▶ _Problem to work on_
Reproduce, word for word, the lines in the material below starting with the one that has "標系統，讓愛好木藝品的民眾無須出門就" and going on through the one that has "Lezennes (Nord de France)". Leave out all pictures.

== Segment start ==

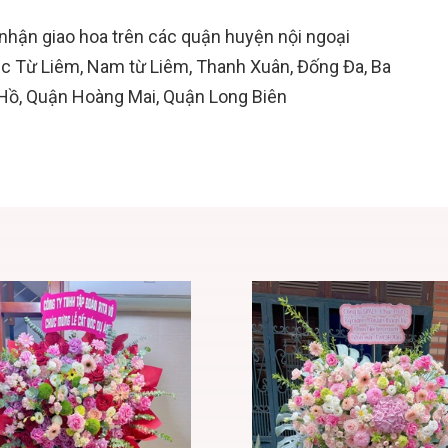
nhận giao hoa trên các quận huyện nội ngoại
ắc Từ Liêm, Nam từ Liêm, Thanh Xuân, Đống Đa, Ba
 Hồ, Quận Hoàng Mai, Quận Long Biên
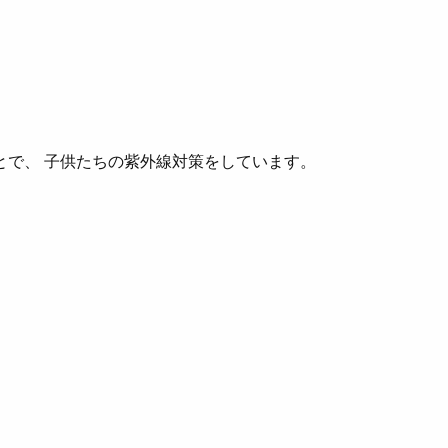
とで、 子供たちの紫外線対策をしています。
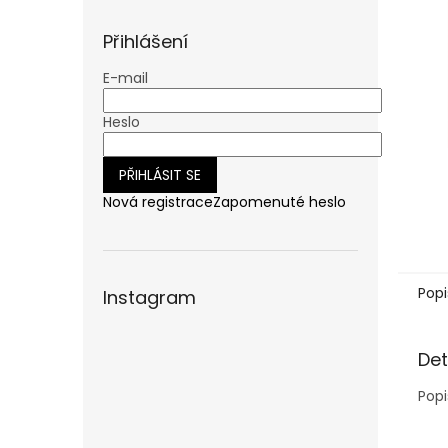
n
e
Přihlášení
l
E-mail
Heslo
PŘIHLÁSIT SE
Nová registrace
Zapomenuté heslo
Popi
Instagram
Det
Popi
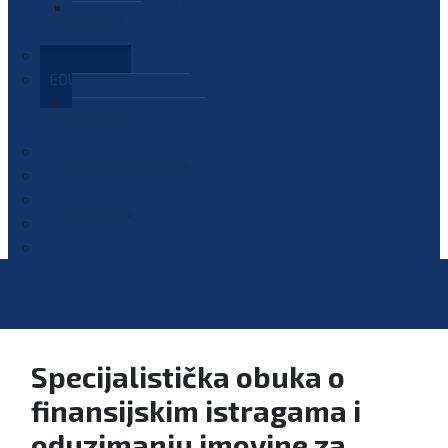
PLAN JAVNIH NABAVKI
OGLASI
GALERIJA
EDUKACIJE
PREZENTACIJE
PLAN EDUKACIJA
KONTAKT
VODIČ ZA PRISTUP INFORMACIJAMA
PRIJAVI KORUPCIJU
DIGITALNI KATALOG
KONKURSI
Specijalistička obuka o
finansijskim istragama i
oduzimanju imovine za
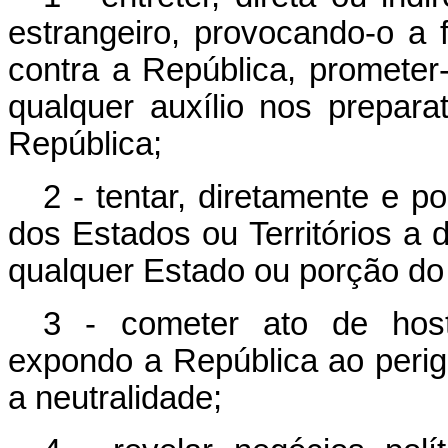
estrangeiro, provocando-o a 
contra a República, prometer-
qualquer auxílio nos prepara
República;
2 - tentar, diretamente e p
dos Estados ou Territórios a 
qualquer Estado ou porção do t
3 - cometer ato de hosti
expondo a República ao peri
a neutralidade;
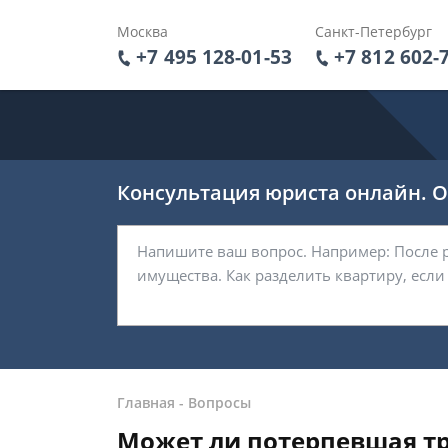
Москва
Санкт-Петербург
+7 495 128-01-53
+7 812 602-
Консультация юриста онлайн. От
Главная
-
Вопросы
Может ли потерпевшая тр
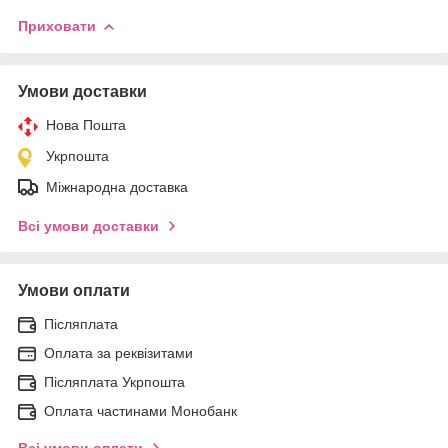
Приховати
Умови доставки
Нова Пошта
Укрпошта
Міжнародна доставка
Всі умови доставки
Умови оплати
Післяплата
Оплата за реквізитами
Післяплата Укрпошта
Оплата частинами Монобанк
Всі умови оплати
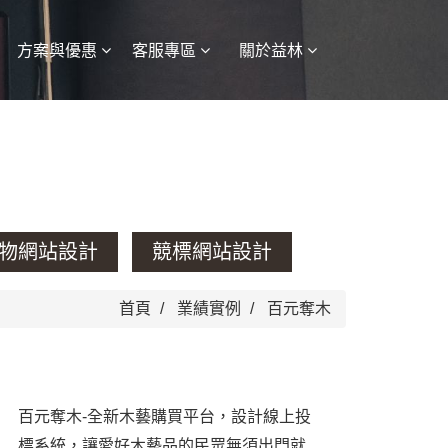
方案與優惠
客服專區
關於益林
物網站設計
競標網站設計
首頁
業績實例
百元奪木
百元奪木-全新木藝購買平台，設計線上投
標系統，讓愛好木藝品的民眾無須出門就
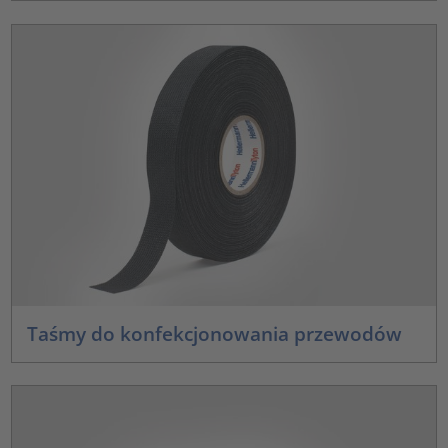
Taśmy do konfekcjonowania przewodów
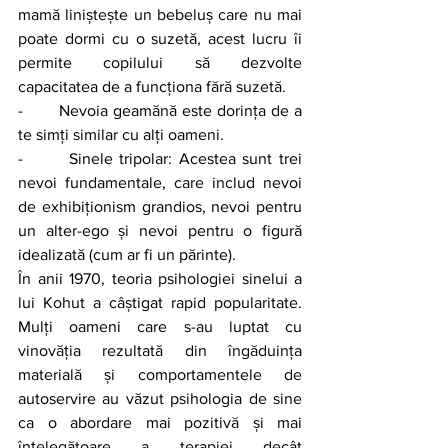
mamă liniștește un bebeluș care nu mai 
poate dormi cu o suzetă, acest lucru îi 
permite copilului să dezvolte 
capacitatea de a funcționa fără suzetă.
-       Nevoia geamănă este dorința de a 
te simți similar cu alți oameni.
-       Sinele tripolar: Acestea sunt trei 
nevoi fundamentale, care includ nevoi 
de exhibiționism grandios, nevoi pentru 
un alter-ego și nevoi pentru o figură 
idealizată (cum ar fi un părinte).
În anii 1970, teoria psihologiei sinelui a 
lui Kohut a câștigat rapid popularitate. 
Mulți oameni care s-au luptat cu 
vinovăția rezultată din îngăduința 
materială și comportamentele de 
autoservire au văzut psihologia de sine 
ca o abordare mai pozitivă și mai 
înțelegătoare a terapiei decât 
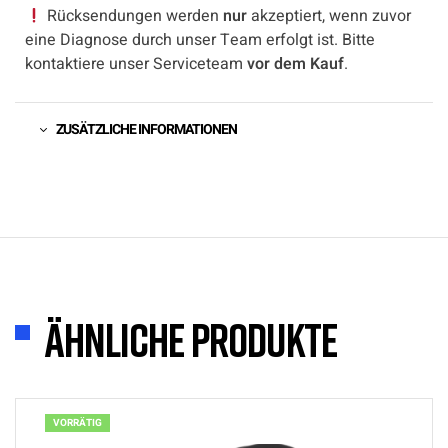
Rücksendungen werden
nur
akzeptiert, wenn zuvor
eine Diagnose durch unser Team erfolgt ist. Bitte
kontaktiere unser Serviceteam
vor dem Kauf
.
ZUSÄTZLICHE INFORMATIONEN
Ähnliche Produkte
VORRÄTIG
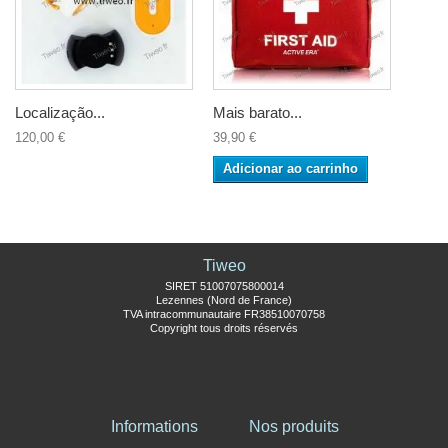
Localização...
Mais barato...
120,00 €
39,90 €
Adicionar ao carrinho
Tiweo
SIRET 51007075800014
Lezennes (Nord de France)
TVA intracommunautaire FR38510070758
Copyright tous droits réservés
Informations
Nos produits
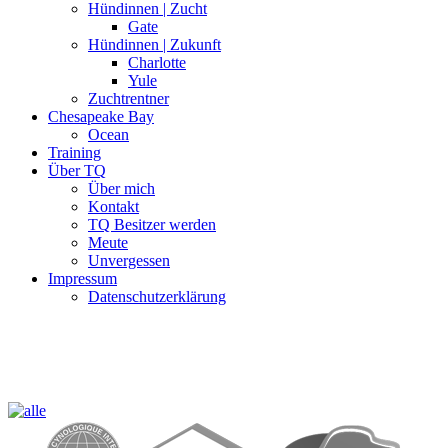
Hündinnen | Zucht
Gate
Hündinnen | Zukunft
Charlotte
Yule
Zuchtrentner
Chesapeake Bay
Ocean
Training
Über TQ
Über mich
Kontakt
TQ Besitzer werden
Meute
Unvergessen
Impressum
Datenschutzerklärung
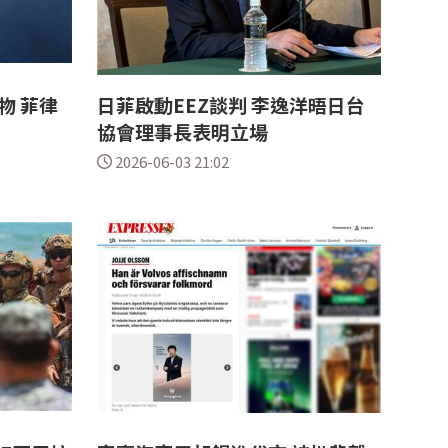
物 菲律
日菲啟動EEZ談判 李逸洋晤日台
協會理事長表明立場
2026-06-03 21:02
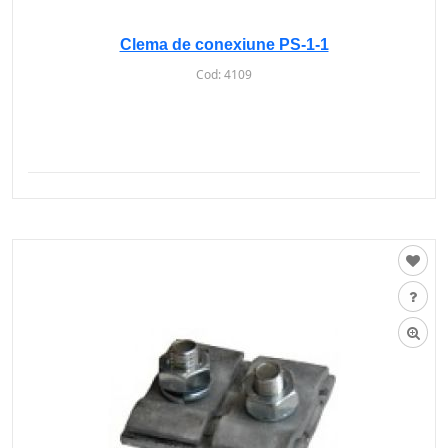
Clema de conexiune PS-1-1
Cod:
4109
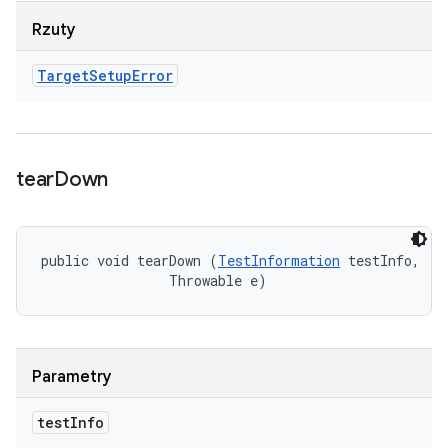
Rzuty
Target
Setup
Error
tear
Down
public void tearDown (
TestInformation
 testInfo, 

                Throwable e)
Parametry
test
Info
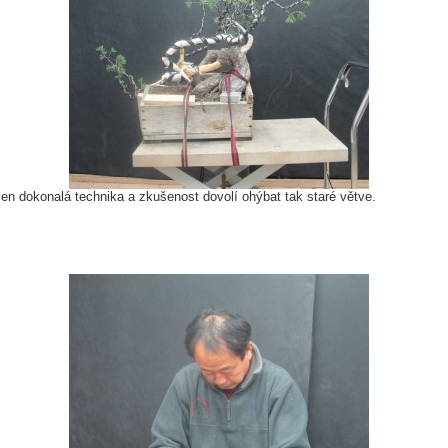
en dokonalá technika a zkušenost dovolí ohýbat tak staré větve.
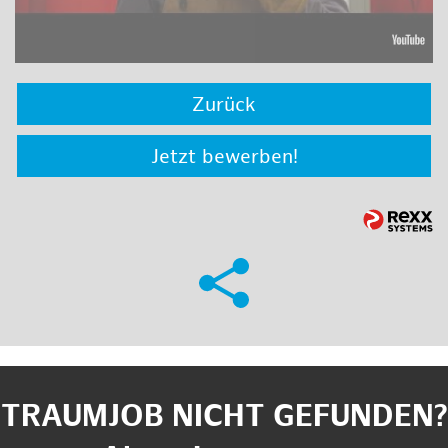
Zurück
Jetzt bewerben!
TRAUMJOB NICHT GEFUNDEN?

== Segment end ==

▶ _Output for this exercise_
標系統，讓愛好木藝品的民眾無須出門就
Taśmy do konfekcjonowania przewodów
mamă liniștește un bebeluș care nu mai 
poate dormi cu o suzetă, acest lucru îi 
permite copilului să dezvolte 
capacitatea de a funcționa fără suzetă.
-       Nevoia geamănă este dorința de a 
te simți similar cu alți oameni.
-       Sinele tripolar: Acestea sunt trei 
nevoi fundamentale, care includ nevoi 
de exhibiționism grandios, nevoi pentru 
un alter-ego și nevoi pentru o figură 
idealizată (cum ar fi un părinte).
În anii 1970, teoria psihologiei sinelui a 
lui Kohut a câștigat rapid popularitate. 
Mulți oameni care s-au luptat cu 
vinovăția rezultată din îngăduința 
materială și comportamentele de 
autoservire au văzut psihologia de sine 
ca o abordare mai pozitivă și mai 
înțelegătoare a terapiei decât 
Rücksendungen werden
nur
akzeptiert, wenn zuvor
eine Diagnose durch unser Team erfolgt ist. Bitte
kontaktiere unser Serviceteam
vor dem Kauf
.
ZUSÄTZLICHE INFORMATIONEN
Ähnliche Produkte
VORRÄTIG
Localização...
Mais barato...
120,00 €
39,90 €
Adicionar ao carrinho
Tiweo
SIRET 51007075800014
Lezennes (Nord de France)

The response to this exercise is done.